(Stored data entries)
......
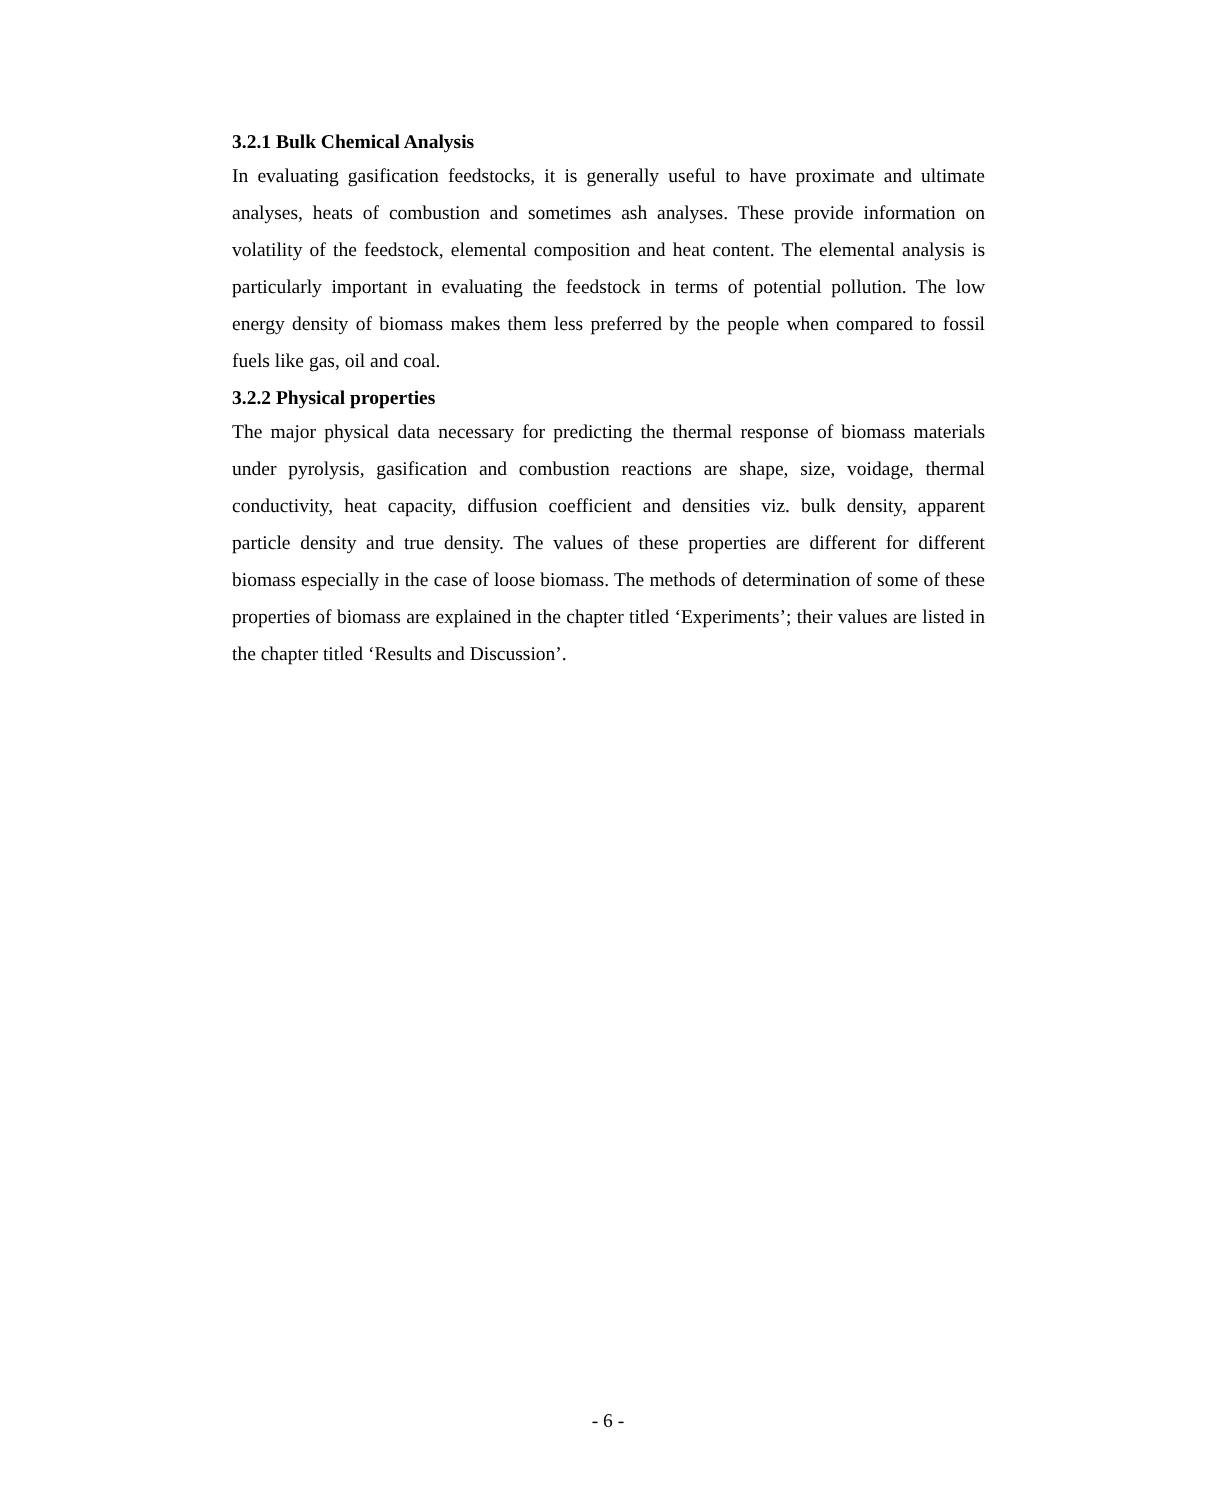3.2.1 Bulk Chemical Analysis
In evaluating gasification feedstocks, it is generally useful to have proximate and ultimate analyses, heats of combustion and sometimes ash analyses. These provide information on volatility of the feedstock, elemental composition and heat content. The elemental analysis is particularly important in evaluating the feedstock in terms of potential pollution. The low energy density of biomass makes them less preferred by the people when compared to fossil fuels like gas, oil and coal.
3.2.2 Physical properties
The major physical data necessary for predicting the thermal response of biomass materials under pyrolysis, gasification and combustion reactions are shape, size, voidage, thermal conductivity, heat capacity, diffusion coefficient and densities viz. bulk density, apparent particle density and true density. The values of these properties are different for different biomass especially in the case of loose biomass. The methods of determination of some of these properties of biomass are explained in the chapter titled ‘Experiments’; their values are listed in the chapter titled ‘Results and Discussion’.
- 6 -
......
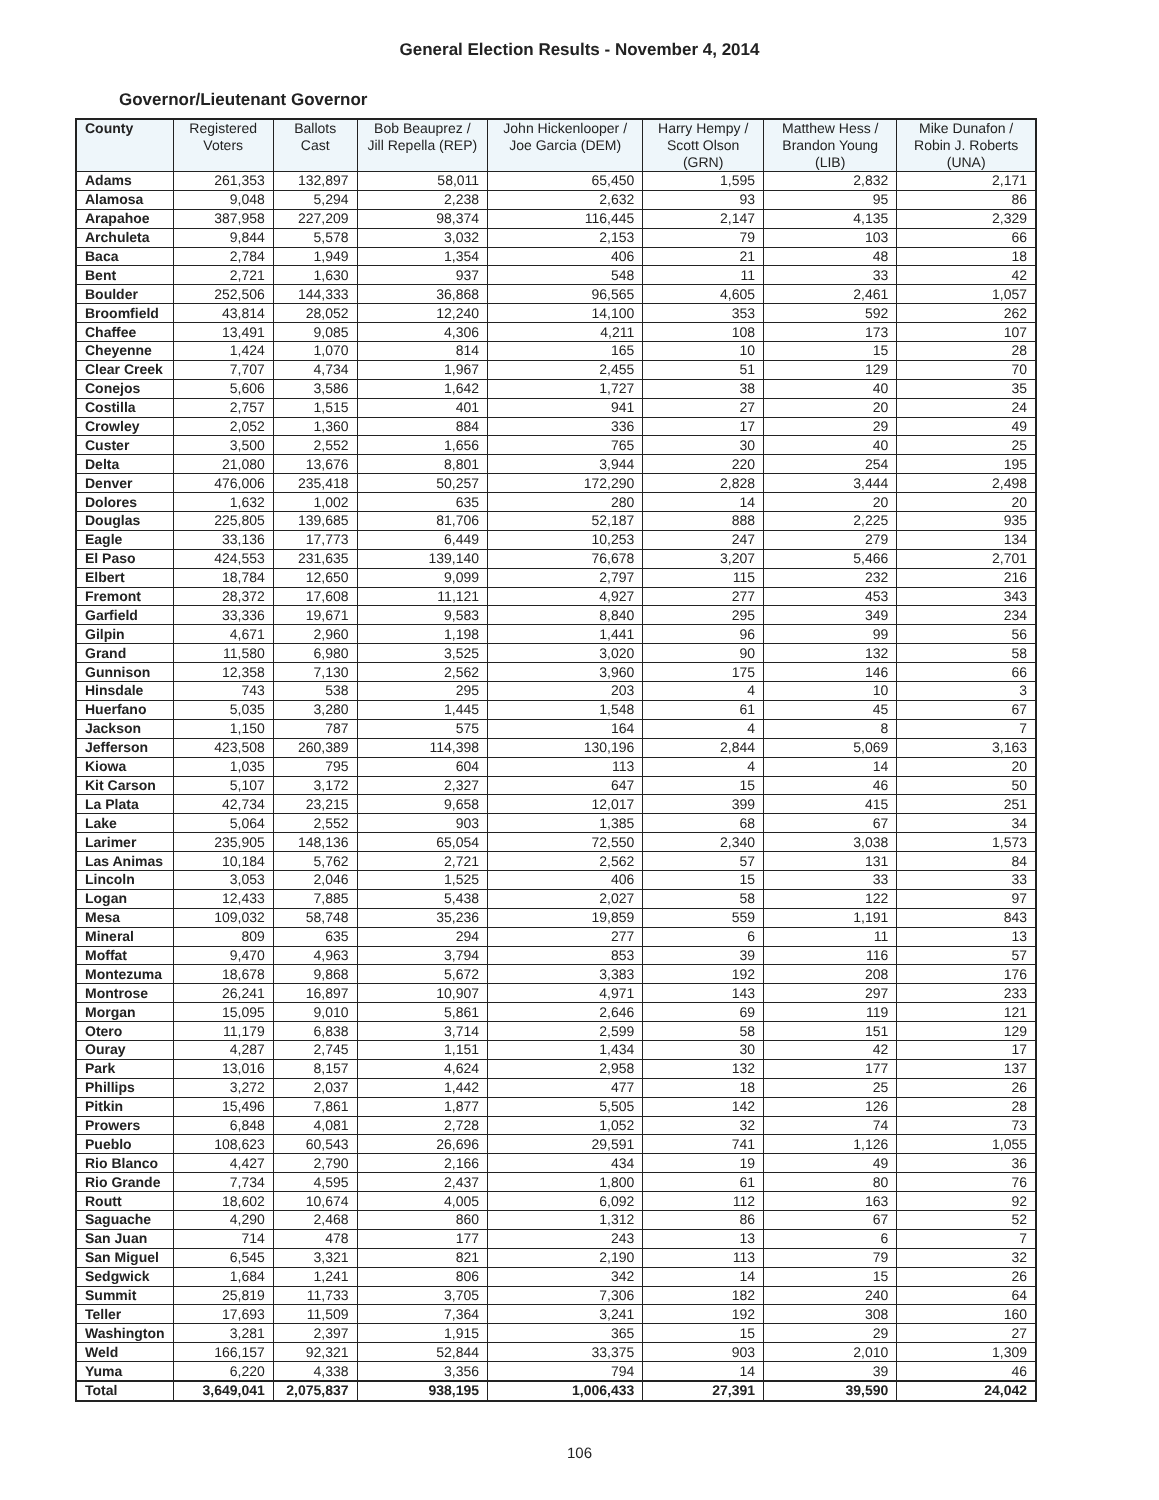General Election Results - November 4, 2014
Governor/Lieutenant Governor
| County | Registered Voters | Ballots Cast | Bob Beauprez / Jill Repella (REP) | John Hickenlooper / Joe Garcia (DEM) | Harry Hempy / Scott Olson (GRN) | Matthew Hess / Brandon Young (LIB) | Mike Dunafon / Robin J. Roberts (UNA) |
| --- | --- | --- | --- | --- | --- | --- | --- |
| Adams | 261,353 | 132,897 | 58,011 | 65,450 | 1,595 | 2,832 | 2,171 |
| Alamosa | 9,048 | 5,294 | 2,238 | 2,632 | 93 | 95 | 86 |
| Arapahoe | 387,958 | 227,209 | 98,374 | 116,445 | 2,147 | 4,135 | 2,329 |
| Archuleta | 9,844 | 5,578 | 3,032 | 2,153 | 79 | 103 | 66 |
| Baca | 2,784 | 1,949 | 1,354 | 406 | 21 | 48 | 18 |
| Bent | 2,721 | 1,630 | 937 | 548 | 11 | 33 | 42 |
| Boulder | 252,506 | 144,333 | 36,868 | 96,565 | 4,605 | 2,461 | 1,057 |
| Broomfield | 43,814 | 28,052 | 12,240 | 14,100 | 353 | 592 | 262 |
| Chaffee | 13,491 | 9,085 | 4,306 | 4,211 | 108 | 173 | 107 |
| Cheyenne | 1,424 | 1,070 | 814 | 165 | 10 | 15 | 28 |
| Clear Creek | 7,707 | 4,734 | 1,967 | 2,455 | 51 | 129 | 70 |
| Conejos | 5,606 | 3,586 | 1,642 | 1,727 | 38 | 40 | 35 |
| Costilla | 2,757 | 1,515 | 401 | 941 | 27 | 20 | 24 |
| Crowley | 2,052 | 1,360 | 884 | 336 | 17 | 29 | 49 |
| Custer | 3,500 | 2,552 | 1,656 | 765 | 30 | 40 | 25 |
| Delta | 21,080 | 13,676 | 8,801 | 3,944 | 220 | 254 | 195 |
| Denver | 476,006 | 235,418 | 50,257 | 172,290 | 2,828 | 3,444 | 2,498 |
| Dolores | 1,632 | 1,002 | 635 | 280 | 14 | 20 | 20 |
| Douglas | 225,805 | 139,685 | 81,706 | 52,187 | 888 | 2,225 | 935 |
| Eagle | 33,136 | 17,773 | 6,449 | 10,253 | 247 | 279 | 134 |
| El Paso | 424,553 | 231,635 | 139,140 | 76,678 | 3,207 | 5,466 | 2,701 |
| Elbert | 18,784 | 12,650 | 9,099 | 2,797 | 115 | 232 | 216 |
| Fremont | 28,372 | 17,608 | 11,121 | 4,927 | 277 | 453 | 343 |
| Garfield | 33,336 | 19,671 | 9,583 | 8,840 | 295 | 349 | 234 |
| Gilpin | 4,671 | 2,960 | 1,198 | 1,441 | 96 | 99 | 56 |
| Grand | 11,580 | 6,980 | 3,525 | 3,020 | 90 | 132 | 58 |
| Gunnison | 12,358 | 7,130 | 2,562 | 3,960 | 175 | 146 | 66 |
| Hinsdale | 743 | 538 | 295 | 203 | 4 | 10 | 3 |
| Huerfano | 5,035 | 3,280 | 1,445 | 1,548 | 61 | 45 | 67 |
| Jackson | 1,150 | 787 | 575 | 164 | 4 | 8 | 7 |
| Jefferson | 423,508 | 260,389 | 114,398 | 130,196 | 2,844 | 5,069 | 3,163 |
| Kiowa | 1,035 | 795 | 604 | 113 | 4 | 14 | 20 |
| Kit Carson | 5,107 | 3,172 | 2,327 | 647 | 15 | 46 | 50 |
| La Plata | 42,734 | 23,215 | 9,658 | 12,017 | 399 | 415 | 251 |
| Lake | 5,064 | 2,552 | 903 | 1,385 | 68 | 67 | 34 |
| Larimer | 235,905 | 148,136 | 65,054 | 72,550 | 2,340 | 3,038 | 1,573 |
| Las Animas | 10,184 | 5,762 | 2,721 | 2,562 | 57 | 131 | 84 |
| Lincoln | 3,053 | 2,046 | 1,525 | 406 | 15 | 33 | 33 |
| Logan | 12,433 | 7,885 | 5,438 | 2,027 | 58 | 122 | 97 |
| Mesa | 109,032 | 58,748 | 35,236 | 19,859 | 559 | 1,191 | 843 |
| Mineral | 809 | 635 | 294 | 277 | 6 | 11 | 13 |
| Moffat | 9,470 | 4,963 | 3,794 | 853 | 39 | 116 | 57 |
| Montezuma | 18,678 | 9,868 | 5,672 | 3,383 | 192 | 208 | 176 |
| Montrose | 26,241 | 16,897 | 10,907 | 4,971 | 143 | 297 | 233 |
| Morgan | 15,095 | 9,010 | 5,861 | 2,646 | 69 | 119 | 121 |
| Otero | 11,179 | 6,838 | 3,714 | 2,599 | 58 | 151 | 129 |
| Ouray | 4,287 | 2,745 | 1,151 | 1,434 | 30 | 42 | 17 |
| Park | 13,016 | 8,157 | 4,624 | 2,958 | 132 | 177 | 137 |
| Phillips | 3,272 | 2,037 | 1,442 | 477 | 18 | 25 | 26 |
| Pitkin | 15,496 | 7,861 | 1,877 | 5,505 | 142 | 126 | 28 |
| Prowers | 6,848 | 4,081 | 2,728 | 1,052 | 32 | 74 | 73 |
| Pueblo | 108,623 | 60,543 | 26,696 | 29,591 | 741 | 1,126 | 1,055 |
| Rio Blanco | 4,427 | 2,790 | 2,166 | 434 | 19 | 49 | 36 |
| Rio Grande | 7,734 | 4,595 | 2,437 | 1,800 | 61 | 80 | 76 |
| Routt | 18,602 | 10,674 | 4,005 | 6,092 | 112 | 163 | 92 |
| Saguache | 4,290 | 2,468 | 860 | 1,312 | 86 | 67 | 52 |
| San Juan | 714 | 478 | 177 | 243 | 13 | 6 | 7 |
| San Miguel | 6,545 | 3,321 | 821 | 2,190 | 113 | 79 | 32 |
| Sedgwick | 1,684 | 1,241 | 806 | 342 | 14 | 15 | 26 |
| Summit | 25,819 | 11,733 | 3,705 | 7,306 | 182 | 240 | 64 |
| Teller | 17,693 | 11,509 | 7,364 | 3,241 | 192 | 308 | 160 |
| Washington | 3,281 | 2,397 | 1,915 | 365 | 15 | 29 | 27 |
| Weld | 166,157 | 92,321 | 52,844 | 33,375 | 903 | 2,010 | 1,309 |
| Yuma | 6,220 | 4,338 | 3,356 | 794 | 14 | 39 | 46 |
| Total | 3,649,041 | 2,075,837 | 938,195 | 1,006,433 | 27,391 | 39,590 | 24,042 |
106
......
**GOAL OF THE EXERCISE**
Reproduce the data above exactly, but only from the line containing "3.2.1 Bulk Chemical Analysis" through the line containing "3.2.2 Physical properties". Omit all pictures.

**TASK SOLUTION**
3.2.1 Bulk Chemical Analysis
In evaluating gasification feedstocks, it is generally useful to have proximate and ultimate analyses, heats of combustion and sometimes ash analyses. These provide information on volatility of the feedstock, elemental composition and heat content. The elemental analysis is particularly important in evaluating the feedstock in terms of potential pollution. The low energy density of biomass makes them less preferred by the people when compared to fossil fuels like gas, oil and coal.
3.2.2 Physical properties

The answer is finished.